* [YOUR TASK] Give back all of the records exactly.

* [ENTRIES SUPPLIED]
• • • • •

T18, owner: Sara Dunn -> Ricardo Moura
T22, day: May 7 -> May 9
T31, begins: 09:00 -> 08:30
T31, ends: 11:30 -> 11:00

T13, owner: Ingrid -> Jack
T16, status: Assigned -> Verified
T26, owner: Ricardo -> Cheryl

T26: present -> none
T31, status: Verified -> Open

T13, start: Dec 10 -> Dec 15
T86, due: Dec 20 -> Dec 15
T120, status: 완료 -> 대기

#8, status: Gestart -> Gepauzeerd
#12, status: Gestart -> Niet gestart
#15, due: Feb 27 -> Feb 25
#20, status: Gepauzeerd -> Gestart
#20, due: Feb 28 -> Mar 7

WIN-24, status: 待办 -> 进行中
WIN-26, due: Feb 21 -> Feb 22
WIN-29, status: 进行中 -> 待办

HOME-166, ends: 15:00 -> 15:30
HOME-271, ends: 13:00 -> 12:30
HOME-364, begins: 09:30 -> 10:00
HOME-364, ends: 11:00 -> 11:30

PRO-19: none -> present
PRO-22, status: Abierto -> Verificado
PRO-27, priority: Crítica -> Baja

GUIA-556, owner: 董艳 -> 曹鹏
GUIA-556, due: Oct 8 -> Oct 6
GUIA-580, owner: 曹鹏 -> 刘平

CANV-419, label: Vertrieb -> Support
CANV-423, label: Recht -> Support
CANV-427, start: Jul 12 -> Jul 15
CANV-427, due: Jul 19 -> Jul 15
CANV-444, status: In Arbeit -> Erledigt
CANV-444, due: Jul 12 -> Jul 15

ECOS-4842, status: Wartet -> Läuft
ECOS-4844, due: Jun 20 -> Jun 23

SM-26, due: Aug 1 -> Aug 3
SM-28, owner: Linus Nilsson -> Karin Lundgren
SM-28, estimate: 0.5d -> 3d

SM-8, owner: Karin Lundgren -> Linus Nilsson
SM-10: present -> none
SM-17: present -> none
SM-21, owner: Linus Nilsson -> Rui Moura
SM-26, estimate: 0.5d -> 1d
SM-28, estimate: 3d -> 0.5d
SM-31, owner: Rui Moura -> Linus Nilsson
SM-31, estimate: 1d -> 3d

• • • • •

* [REPLY TO THE TASK]
T18, owner: Sara Dunn -> Ricardo Moura
T22, day: May 7 -> May 9
T31, begins: 09:00 -> 08:30
T31, ends: 11:30 -> 11:00

T13, owner: Ingrid -> Jack
T16, status: Assigned -> Verified
T26, owner: Ricardo -> Cheryl

T26: present -> none
T31, status: Verified -> Open

T13, start: Dec 10 -> Dec 15
T86, due: Dec 20 -> Dec 15
T120, status: 완료 -> 대기

#8, status: Gestart -> Gepauzeerd
#12, status: Gestart -> Niet gestart
#15, due: Feb 27 -> Feb 25
#20, status: Gepauzeerd -> Gestart
#20, due: Feb 28 -> Mar 7

WIN-24, status: 待办 -> 进行中
WIN-26, due: Feb 21 -> Feb 22
WIN-29, status: 进行中 -> 待办

HOME-166, ends: 15:00 -> 15:30
HOME-271, ends: 13:00 -> 12:30
HOME-364, begins: 09:30 -> 10:00
HOME-364, ends: 11:00 -> 11:30

PRO-19: none -> present
PRO-22, status: Abierto -> Verificado
PRO-27, priority: Crítica -> Baja

GUIA-556, owner: 董艳 -> 曹鹏
GUIA-556, due: Oct 8 -> Oct 6
GUIA-580, owner: 曹鹏 -> 刘平

CANV-419, label: Vertrieb -> Support
CANV-423, label: Recht -> Support
CANV-427, start: Jul 12 -> Jul 15
CANV-427, due: Jul 19 -> Jul 15
CANV-444, status: In Arbeit -> Erledigt
CANV-444, due: Jul 12 -> Jul 15

ECOS-4842, status: Wartet -> Läuft
ECOS-4844, due: Jun 20 -> Jun 23

SM-26, due: Aug 1 -> Aug 3
SM-28, owner: Linus Nilsson -> Karin Lundgren
SM-28, estimate: 0.5d -> 3d

SM-8, owner: Karin Lundgren -> Linus Nilsson
SM-10: present -> none
SM-17: present -> none
SM-21, owner: Linus Nilsson -> Rui Moura
SM-26, estimate: 0.5d -> 1d
SM-28, estimate: 3d -> 0.5d
SM-31, owner: Rui Moura -> Linus Nilsson
SM-31, estimate: 1d -> 3d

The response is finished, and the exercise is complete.